[Opening Quoted passage section]
Only councils in Cumbria, Allerdale and Copeland expressed an interest – all within the vicinity of Sellafield. Moray polls conducted in all three localities showed net public support. In Cumbria, however, the council voted against it. Vocal NGO and local campaigns appear to have been a major factor. The latter made a number of claims against the proposal, many of which appeared to be unsound, explained Lunn, which – while not appearing to influence the public – may have applied pressure to councillors tasked with the final decision.

Lunn looked at a sample page from one of the anti-GD campaigners involved, David Smythe, to examine the objections. It presented a cross section of the nearby Lake District coast in the vicinity of the proposed GD site.

One problem envisioned was that of rain water making its way 500m below ground to the GD facility then returning to circulate on a beach indicated on the diagram. Such a long downward journey for rainwater clearly fails to take account of natural features like the Lake District boundary fault. The reason GD sites have a minimum depth is not to accommodate travel times for radionuclides but to ensure the facility is not within an area where fresh water will be circulating. At the proposed siting depths the water also becomes saline (the saline interface in the UK is between 100m and 300m depth), and there is virtually no mixing between saline and fresh waters (hence the fact that saline waters in this region have in some cases been dated to millions of years old).
[Closing Quoted passage section]
Apply what you read =
**1.** In the passage on the proposed disposal site near Sellafield, at what depth does the saline interface lie in the UK?
**2.** Carry on the passage about the proposed disposal site near Sellafield, starting after its final sentence.
[Opening Material provided section]
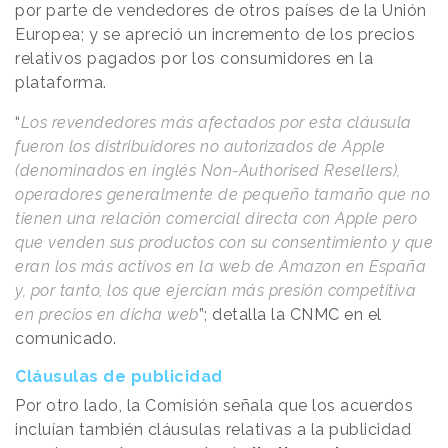
por parte de vendedores de otros países de la Unión
Europea; y se apreció un incremento de los precios
relativos pagados por los consumidores en la
plataforma.
“
Los revendedores más afectados por esta cláusula
fueron los distribuidores no autorizados de Apple
(denominados en inglés Non-Authorised Resellers),
operadores generalmente de pequeño tamaño que no
tienen una relación comercial directa con Apple pero
que venden sus productos con su consentimiento y que
eran los más activos en la web de Amazon en España
y, por tanto, los que ejercían más presión competitiva
en precios en dicha web
”; detalla la CNMC en el
comunicado.
Cláusulas de publicidad
Por otro lado, la Comisión señala que los acuerdos
incluían también cláusulas relativas a la publicidad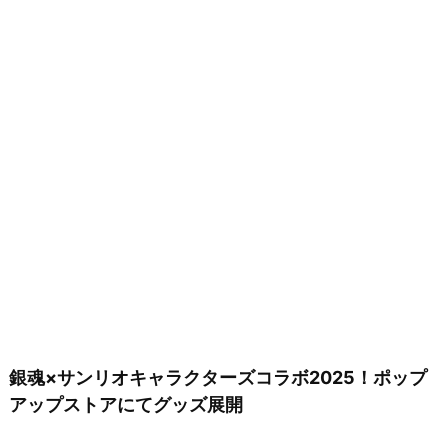
銀魂×サンリオキャラクターズコラボ2025！ポップ
アップストアにてグッズ展開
[Closing Material provided section]
Answers to the exercise =
**1.** Between 100m and 300m depth.

**2.**
Lunn reviewed the lessons we could likely learn from a few decades of not getting anywhere with the problem. Journalists aren’t experts, and long-winded scientific and technical explanations tend to be sidelined in the quest for a good story. This all serves to make it difficult for the public, and decision makers like local councillors, to weigh one argument against another, especially if the arguments are complicated, she said, citing the MMR vaccine controversy in the 1990s as a case in point.

Government policy
A supportive government policy is also a prerequisite. Lunn’s talk focused mostly on UK Government policy, but in answer to a direct question on the matter she bemoaned a current gap in Scottish policy documentation. She said: “There is a shallow disposable policy for short-lived wastes and there is a low level waste policy but for longer-lived, higher level waste, there is no government policy – it’s ‘store at the surface for ever and ever’”.

She concluded with the view that public consultation and transparency is essential to enlisting political support for siting – as appears to have been the lesson of the recent Swedish and Finnish siting projects. But this is certainly challenging, for the above reasons. Our present world of social media, ‘false news’ and the like makes it even easier to “create a big storm”.

Problems with public understanding appear to have dogged siting attempts in the UK and US, which have not failed on safety or engineering but on local acceptability and the political process.